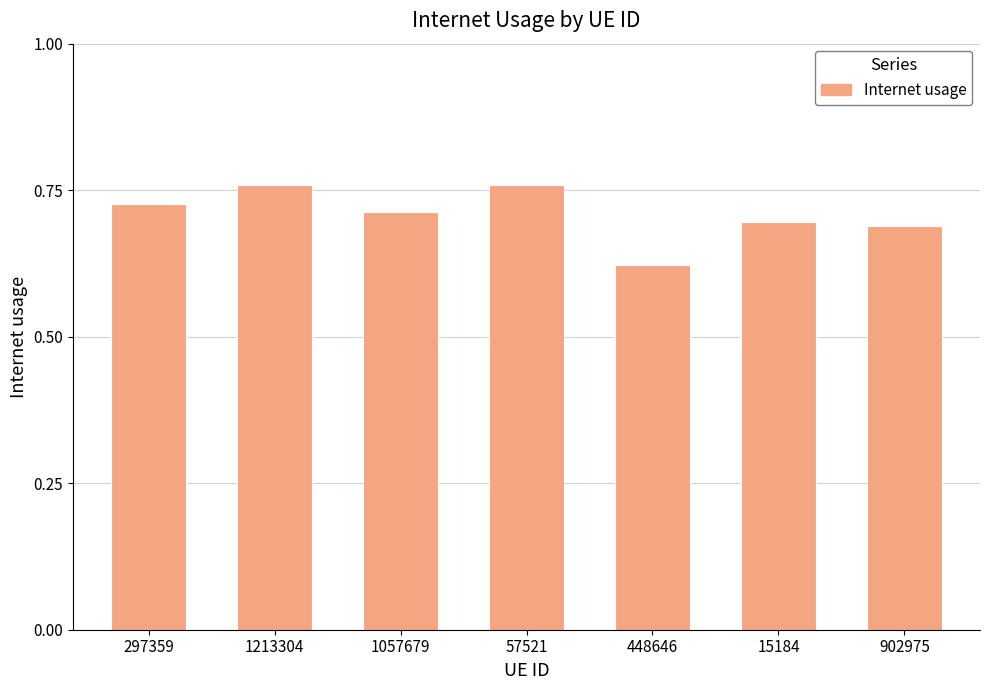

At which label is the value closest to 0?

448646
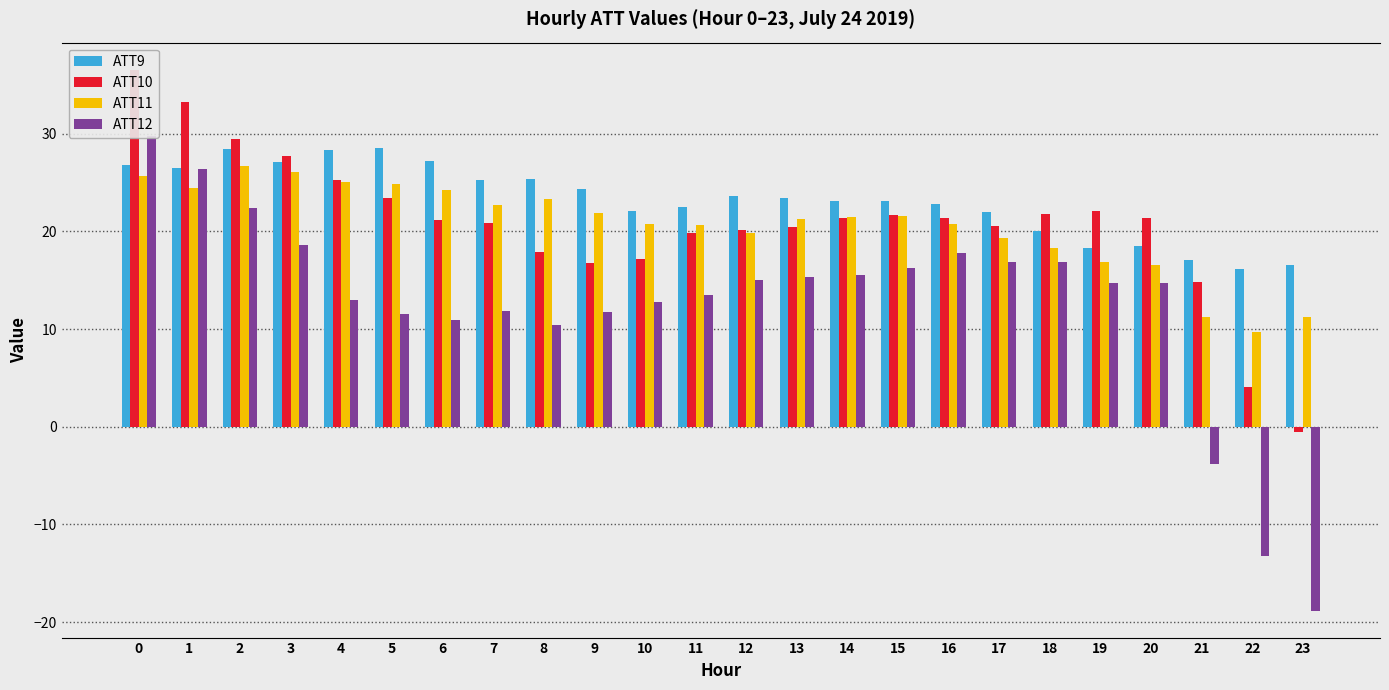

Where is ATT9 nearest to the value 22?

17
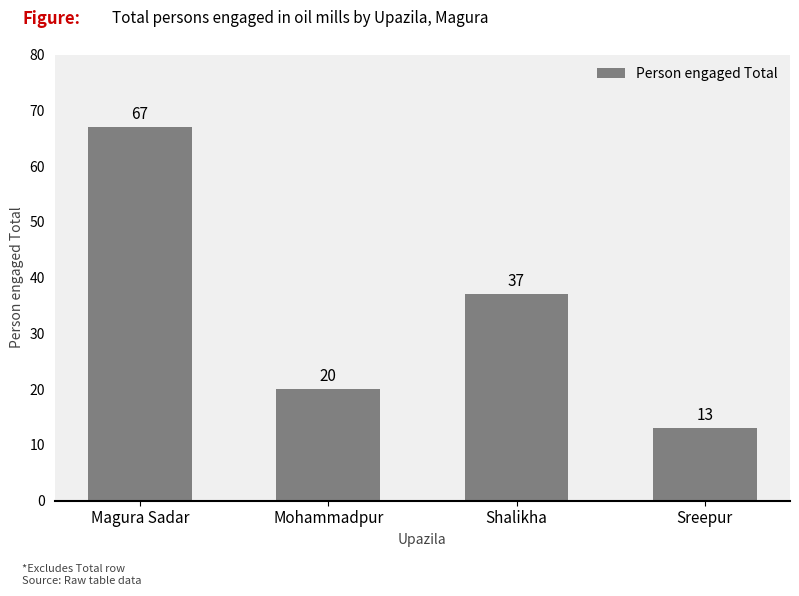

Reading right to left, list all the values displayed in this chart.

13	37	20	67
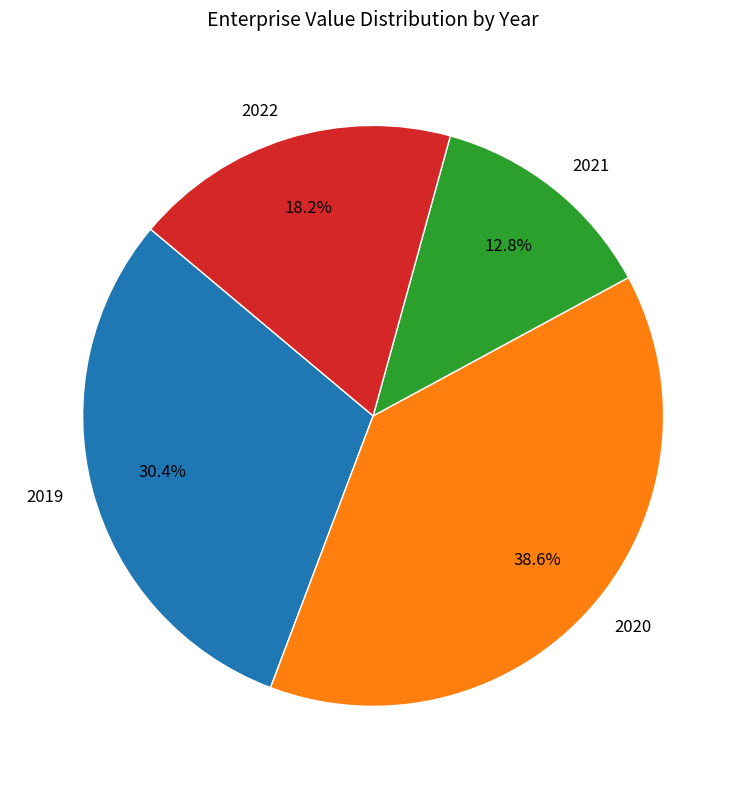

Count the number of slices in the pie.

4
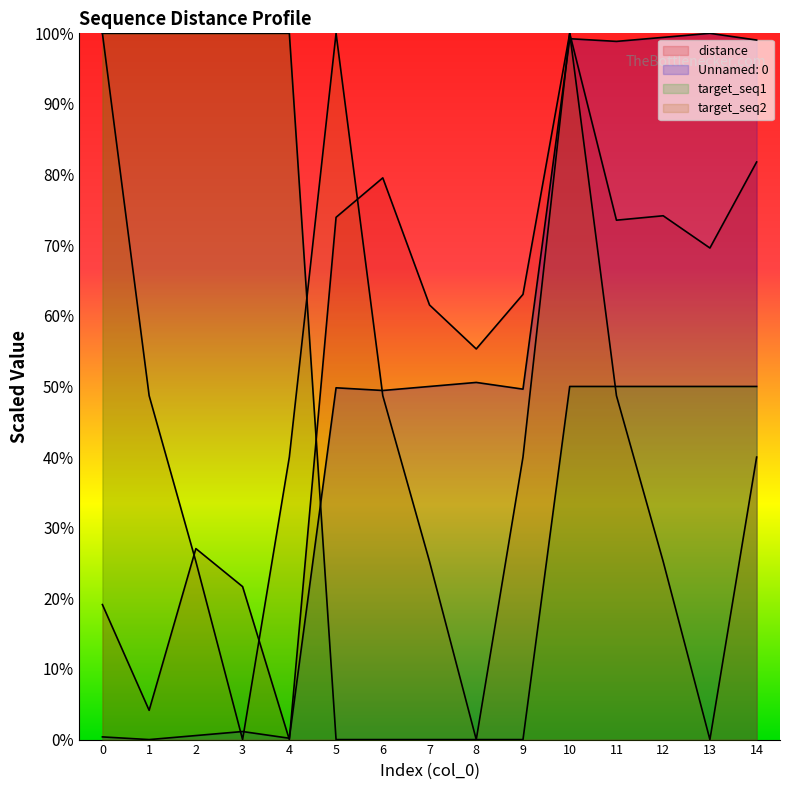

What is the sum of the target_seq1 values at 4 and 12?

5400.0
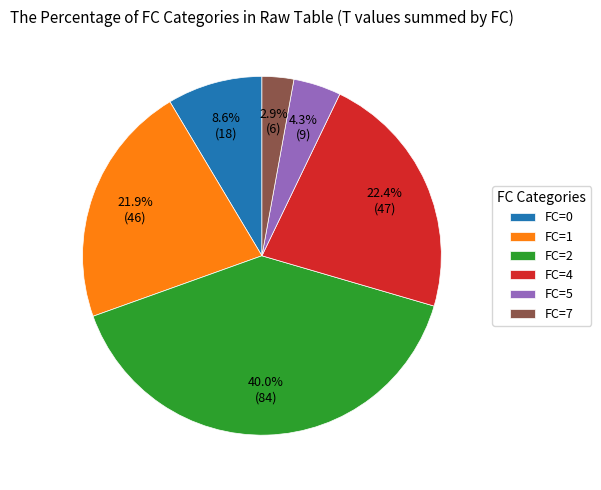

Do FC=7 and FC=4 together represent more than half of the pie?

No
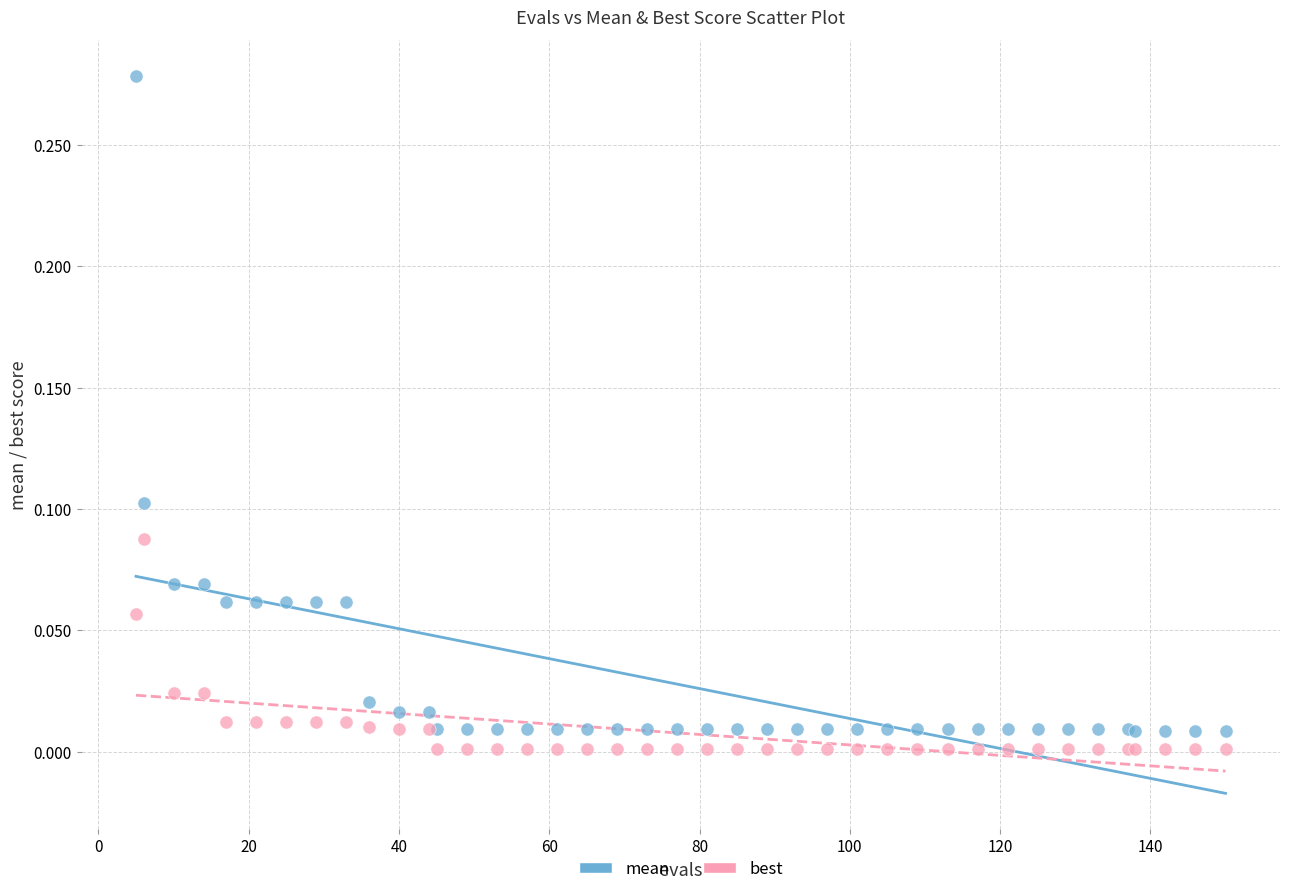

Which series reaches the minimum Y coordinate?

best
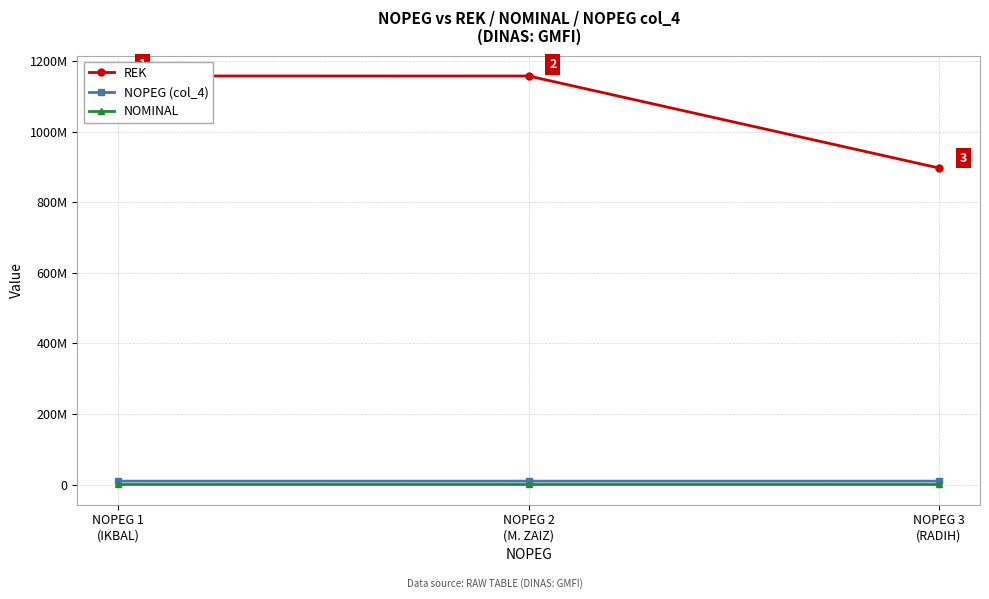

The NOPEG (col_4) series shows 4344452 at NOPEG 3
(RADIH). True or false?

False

****************************************

### Exercise instructions
Render the data above as a numbered list with one item per line. Leave out the blank lines and the pictures.

### Problem solution
1. At which label is the value closest to 0?
2. 448646
3. Where is ATT9 nearest to the value 22?
4. 17
5. Reading right to left, list all the values displayed in this chart.
6. 13	37	20	67
7. Count the number of slices in the pie.
8. 4
9. What is the sum of the target_seq1 values at 4 and 12?
10. 5400.0
11. Do FC=7 and FC=4 together represent more than half of the pie?
12. No
13. Which series reaches the minimum Y coordinate?
14. best
15. The NOPEG (col_4) series shows 4344452 at NOPEG 3
16. (RADIH). True or false?
17. False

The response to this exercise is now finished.